_Task instructions_
Find every line in the records that contains the string "What", matching case exactly, and copy each such line in full.

_Supplied entries_
Segment Open
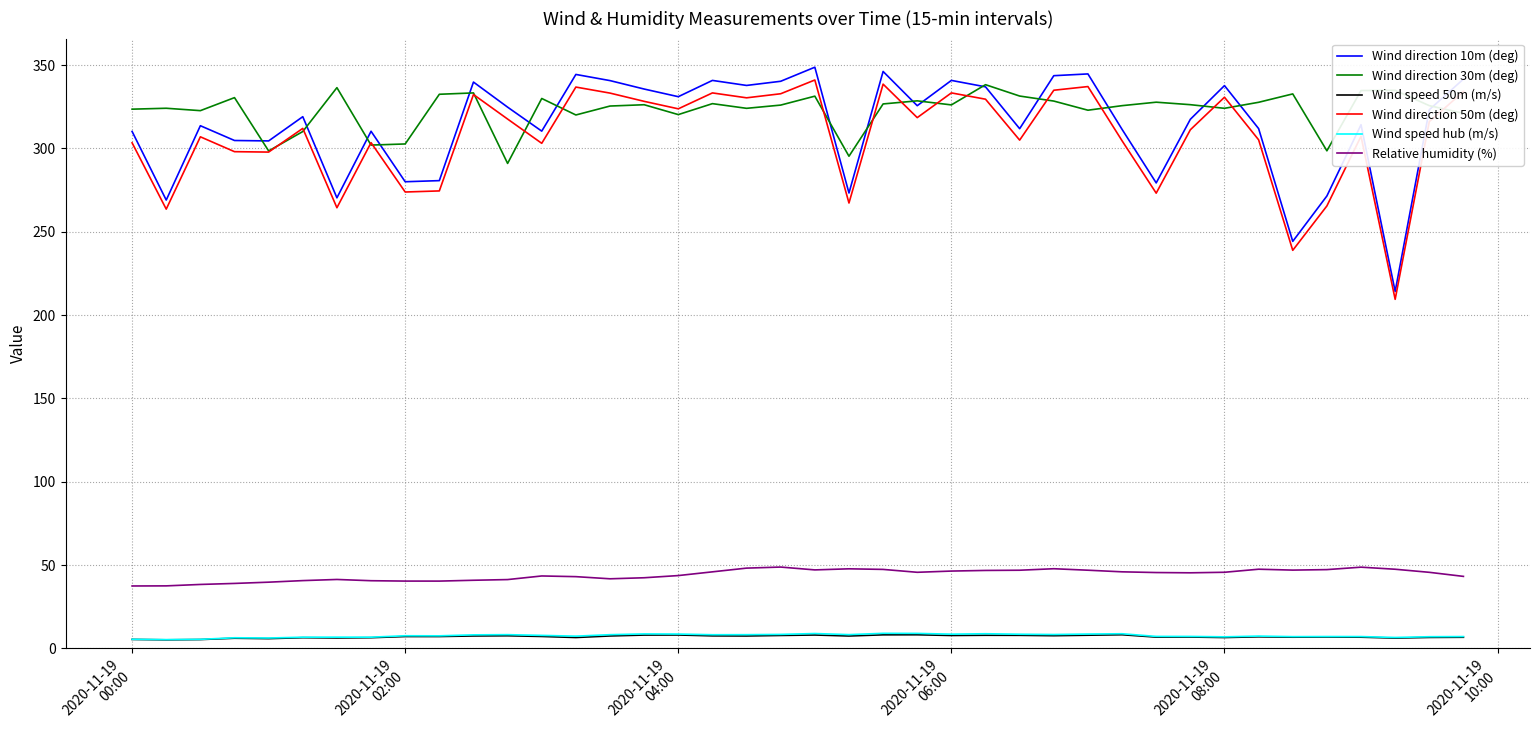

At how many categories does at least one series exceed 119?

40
Segment Closed
Segment Open
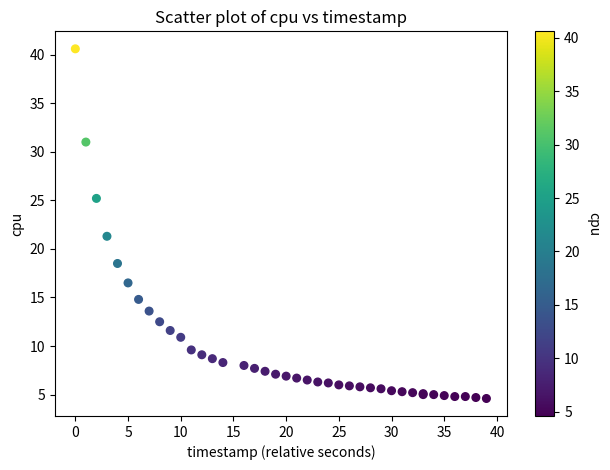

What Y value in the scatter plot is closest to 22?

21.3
Segment Closed
Segment Open
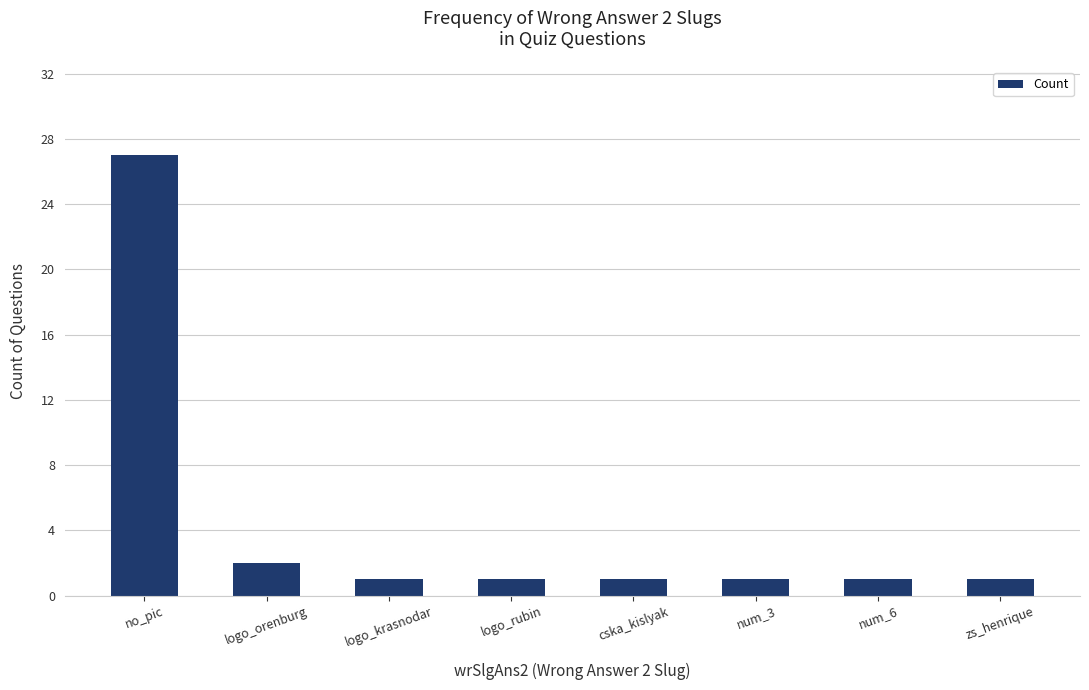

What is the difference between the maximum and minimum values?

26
Segment Closed
_Answer below_
What Y value in the scatter plot is closest to 22?
What is the difference between the maximum and minimum values?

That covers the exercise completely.